O'Reilly Automotive Inc. (ORLY - Free Report) is set to release its first-quarter 2017 earnings after the markets closes on Apr 26. The company posted positive earnings surprise in two of the four trailing quarters, with a positive average surprise of 1.14%.
Let’s see how things have shaped up for the forthcoming announcement.
Factors Influencing this Quarter
For first-quarter 2017, O’Reilly projects earnings per share in the range of $2.78–$2.88, compared to $2.59 recorded in first-quarter 2016. The company expects consolidated comparable store sales increase of 2–4%. For full-year 2017, the company expects earnings per share in the band of $12.05–$12.15. O’Reilly projects consolidated comparable store sales increase in the range of 3–5% during the year. The company anticipates revenues in the band of $9.1–$9.3 billion. For 2017, the gross margin guidance is pegged at 52.8–53.2% and operating margin is expected to be 20.1–20.5%.
However, O’Reilly’s stores are concentrated in certain locations in the U.S. Therefore, its business is exposed to the economic and weather conditions of these regions. The company’s strategy of lowering the time-to-market for its products to meet the demand in the professional installer market places it at a logistical disadvantage against competitors.
Additionally, much of O’Reilly’s cash is locked in inventories, which can affect its short-term liquidity in periods of low sales. Further, the company expects selling, general and administrative expenses to increase in 2017 compared to 2016, due to rising costs.
Our proven model does not conclusively show that O’Reilly is likely to beat earnings this quarter. This is because a stock needs to have both a positive Earnings ESP and a Zacks Rank #1 (Strong Buy), 2 (Buy) or 3 (Hold) for this to happen. This is not the case here as you will see below:
Zacks ESP: The Earnings ESP represents the difference between the Most Accurate estimate and the Zacks Consensus Estimate. O’Reilly’s Earnings ESP is -0.69% because the Most Accurate estimate of $2.86 is pegged below the Zacks Consensus Estimate of $2.88. You can uncover the best stocks to buy or sell before they’re reported with our Earnings ESP Filter.
O'Reilly Automotive, Inc. Price and EPS Surprise
Zacks Rank: O’Reilly currently carries a Zacks Rank #4 (Sell) which when combined with a negative ESP lowers the predictive power of ESP. Note that we caution against Sell-rated stocks (#4 or 5) going into the earnings announcement, especially when the company is seeing negative estimate revisions.
O’Reilly underperformed the Zacks categorized Automotive-Retail and Wholesale-Parts industry over the last six months. The company has posted a loss of 2.8% over this period, compared to the industry’s decline of 1.6%.
Stocks to Consider
Here are some companies you may want to consider as our model shows that these have the right combination of elements to post an earnings beat this quarter:
Visteon Corporation (VC - Free Report) has an Earnings ESP of +5.8% and sports a Zacks Rank #1. The company is likely to report first-quarter 2017 results on Apr 27. You can see the complete list of today’s Zacks #1 Rank stocks here.

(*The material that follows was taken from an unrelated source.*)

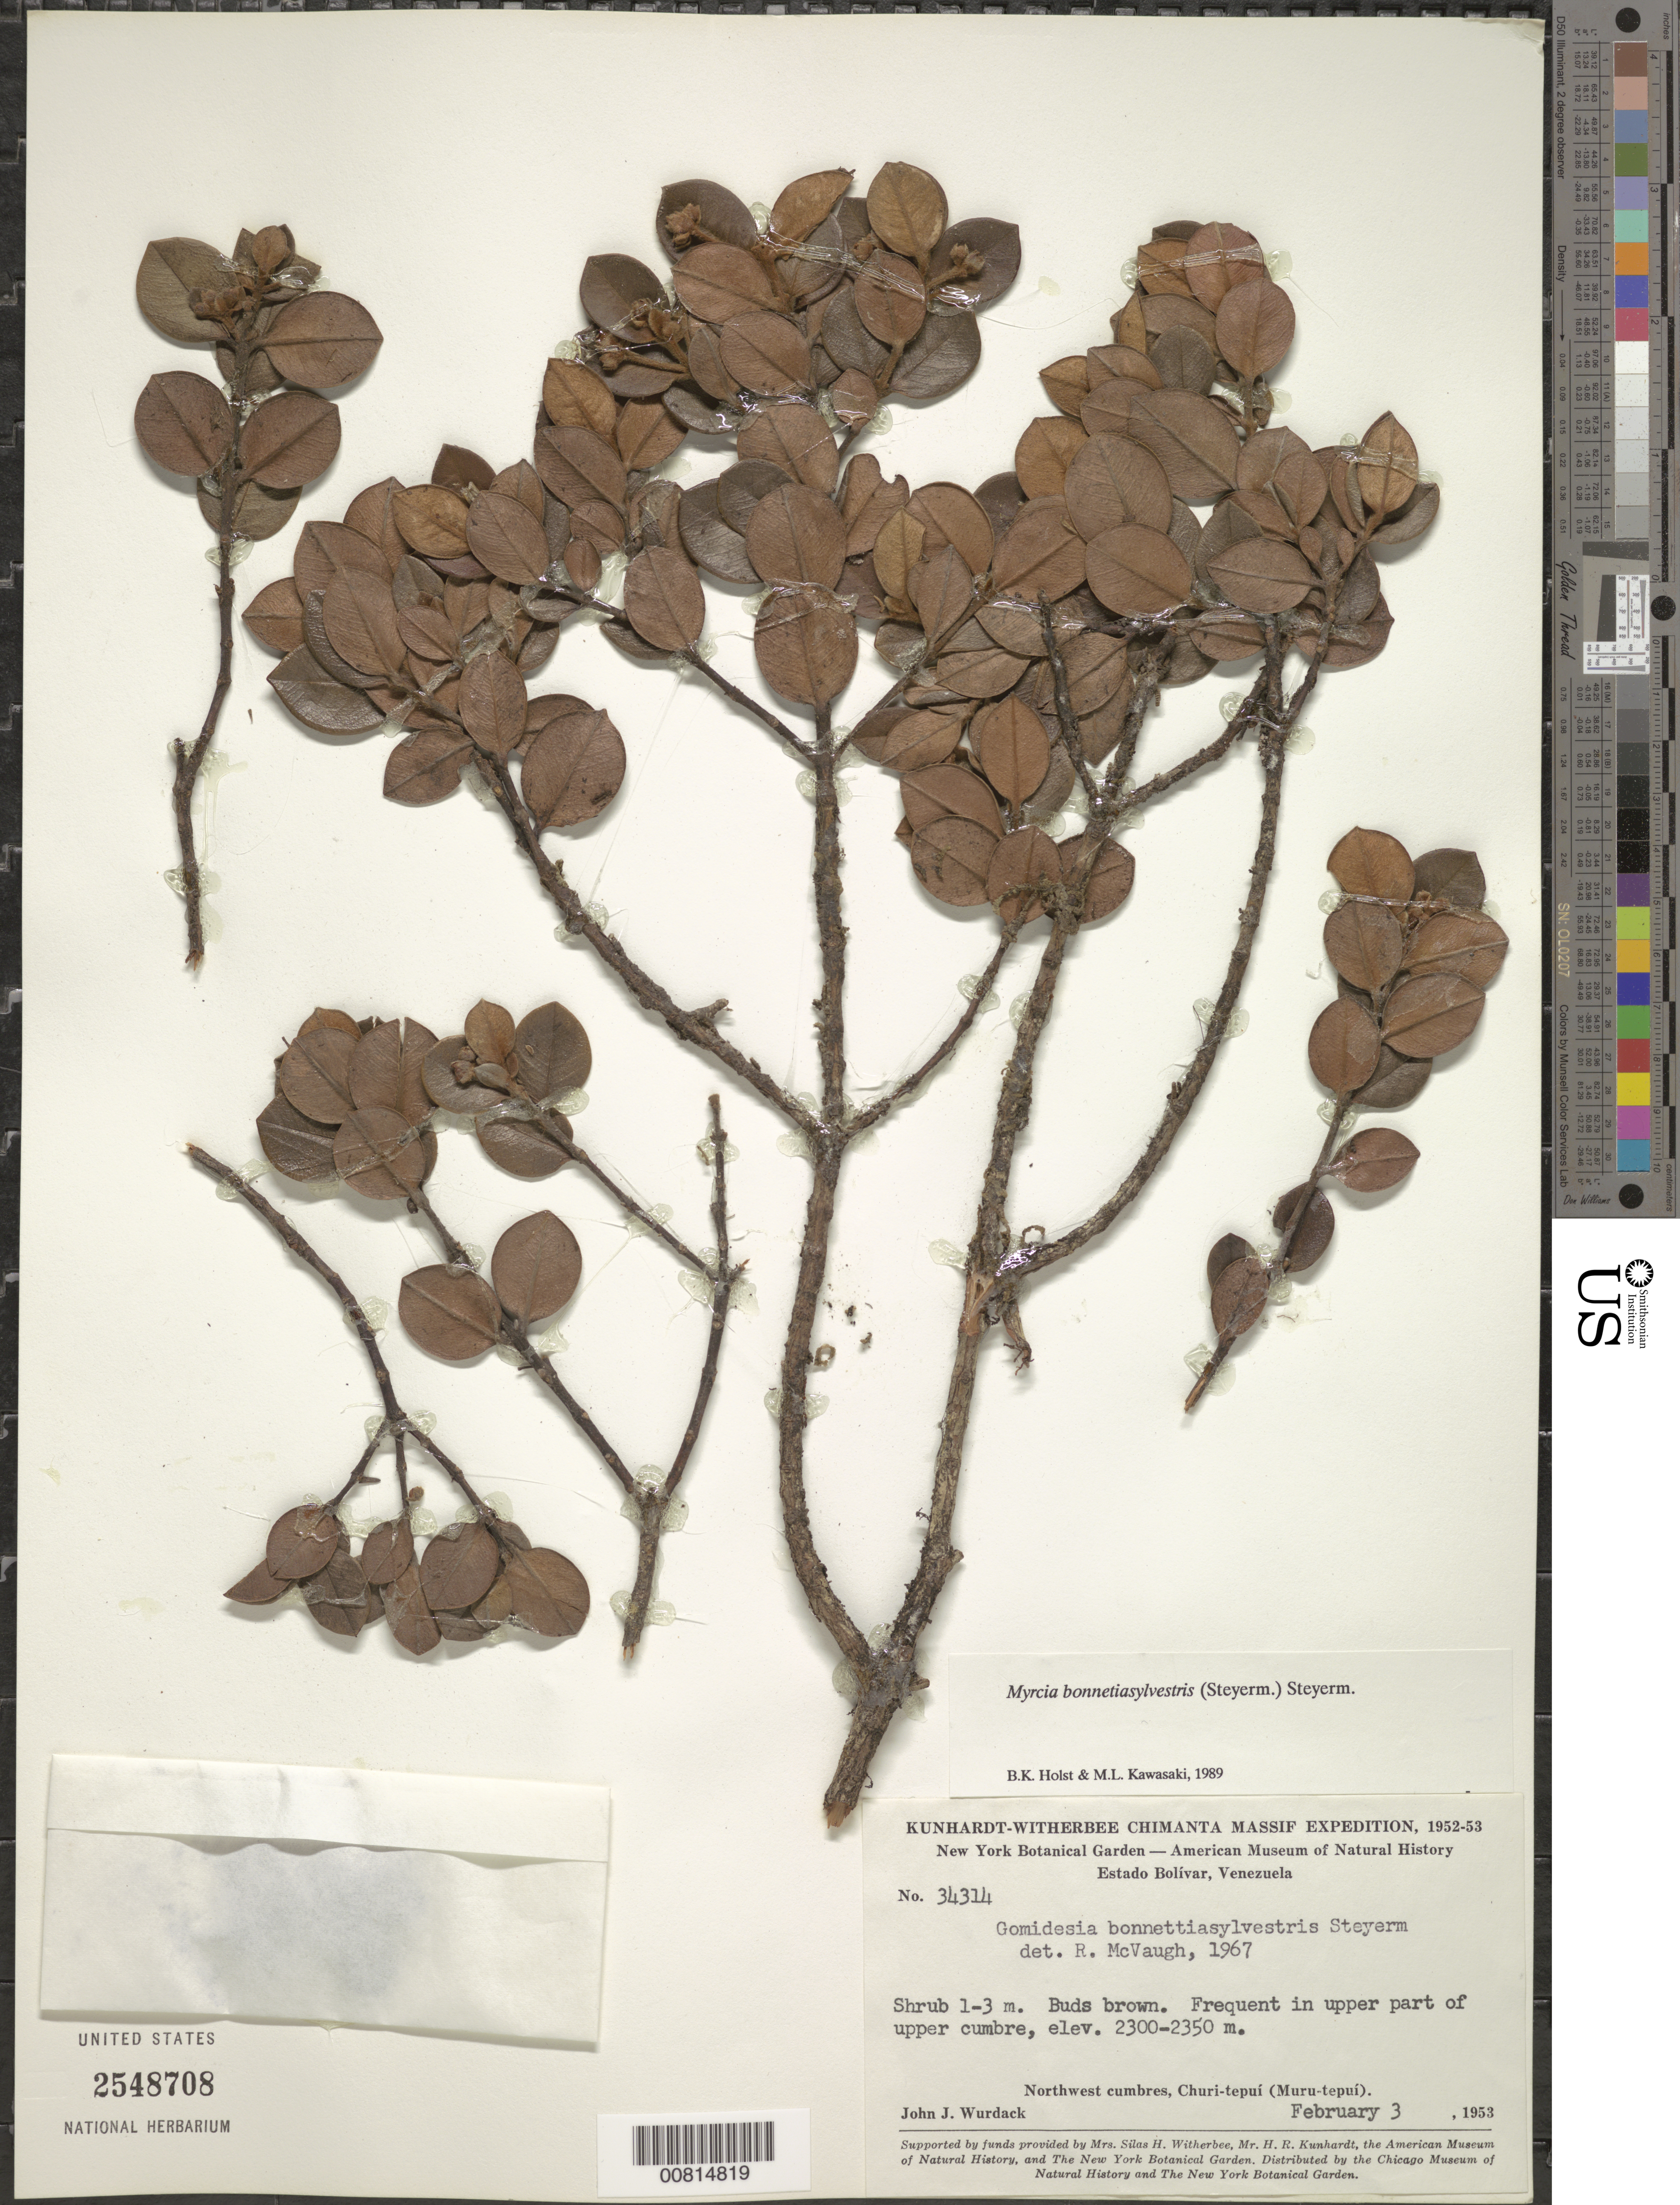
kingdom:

CNH Industrial N.V. (CNHI - Free Report) has an earnings surprise of +33.33% and carries a Zacks Rank #2. The company’s first-quarter 2017 financial results are expected to release on Apr 27.
General Motors Company (GM - Free Report) has an earnings surprise of +3.5% and carries a Zacks Rank #3. The company’s first-quarter 2017 financial results are scheduled to release on Apr 28.